TASK REQUIREMENTS:
Update the lines in the stretch from the line containing "Diskon Jumbo LED" through the line containing "业周末干2天,轻松月入3000+" below by replacing "Populer" with "Terpopuler", leaving everything else unchanged. Give only those lines, and omit the pictures.

DATA:
-.-.-

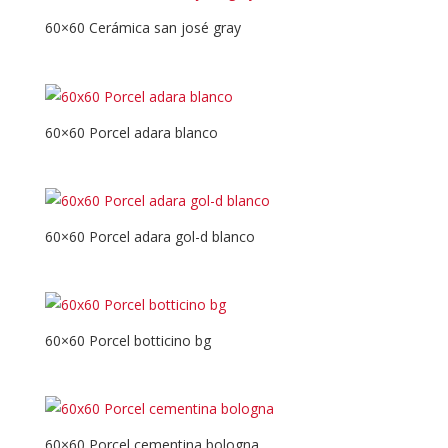
60×60 Cerámica san josé gray
60×60 Porcel adara blanco
60×60 Porcel adara gol-d blanco
60×60 Porcel botticino bg
60×60 Porcel cementina bologna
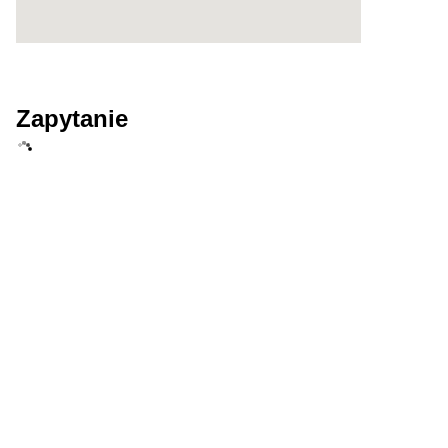
Zapytanie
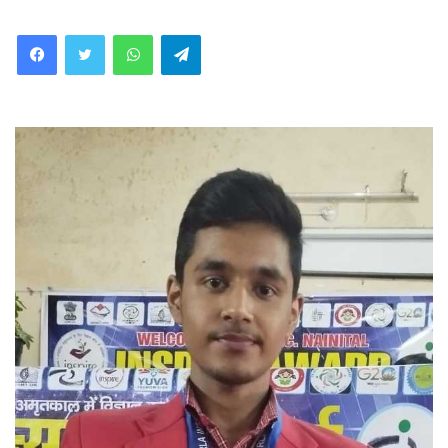
WhatsApp
Telegram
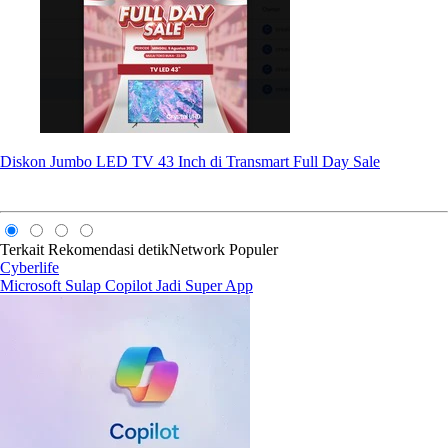
Diskon Jumbo LED TV 43 Inch di Transmart Full Day Sale
Terkait
Rekomendasi
detikNetwork
Populer
Cyberlife
Microsoft Sulap Copilot Jadi Super App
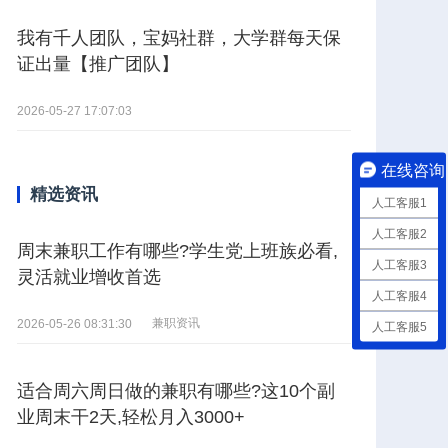
我有千人团队，宝妈社群，大学群每天保
证出量【推广团队】
2026-05-27 17:07:03
在线咨询
精选资讯
人工客服1
人工客服2
周末兼职工作有哪些?学生党上班族必看,
人工客服3
灵活就业增收首选
人工客服4
兼职资讯
2026-05-26 08:31:30
人工客服5
适合周六周日做的兼职有哪些?这10个副
业周末干2天,轻松月入3000+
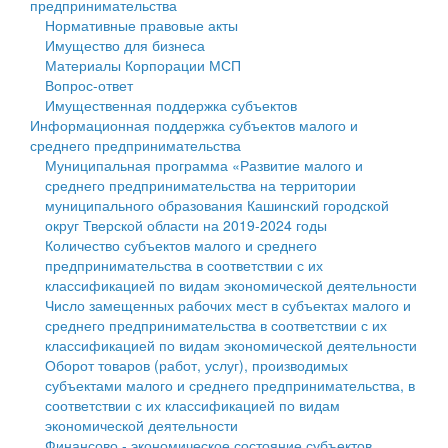
предпринимательства
Нормативные правовые акты
Государственные услуги
Символика
муниципального округа Тверской области
Финансовое управление
Имущество для бизнеса
Материалы Корпорации МСП
Промышленность и АПК
Устав
Администрация Кашинского муниципального округа
Бюджет для граждан
Вопрос-ответ
Имущественная поддержка субъектов
Экономика и бизнес
Гостям округа
Тверской области
Имущество
Информационная поддержка субъектов малого и
среднего предпринимательства
...
Туризм
Управление сельскими территориями
Выявление правообладателей ранее учтенных
Муниципальная программа «Развитие малого и
среднего предпринимательства на территории
Культура
Открытые данные
объектов недвижимости
муниципального образования Кашинский городской
округ Тверской области на 2019-2024 годы
Образование
Работа с обращениями граждан
Имущественная поддержка субъектов малого и
Количество субъектов малого и среднего
предпринимательства в соответствии с их
Здравоохранение
Муниципальный контроль
среднего предпринимательства
классификацией по видам экономической деятельности
Число замещенных рабочих мест в субъектах малого и
Социальная защита
Муниципальные услуги
Информационная поддержка субъектов малого и
среднего предпринимательства в соответствии с их
классификацией по видам экономической деятельности
Фотоальбом
Проекты административных регламентов
среднего предпринимательства
Оборот товаров (работ, услуг), производимых
субъектами малого и среднего предпринимательства, в
Антимонопольный комплаенс
Муниципальные программы
соответствии с их классификацией по видам
экономической деятельности
Противодействие коррупции
Контрольно-счетная палата
Финансово - экономическое состояние субъектов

-.-.-

ANSWER:
Diskon Jumbo LED TV 43 Inch di Transmart Full Day Sale
Terkait
Rekomendasi
detikNetwork
Terpopuler
Cyberlife
Microsoft Sulap Copilot Jadi Super App
我有千人团队，宝妈社群，大学群每天保
证出量【推广团队】
2026-05-27 17:07:03
在线咨询
精选资讯
人工客服1
人工客服2
周末兼职工作有哪些?学生党上班族必看,
人工客服3
灵活就业增收首选
人工客服4
兼职资讯
2026-05-26 08:31:30
人工客服5
适合周六周日做的兼职有哪些?这10个副
业周末干2天,轻松月入3000+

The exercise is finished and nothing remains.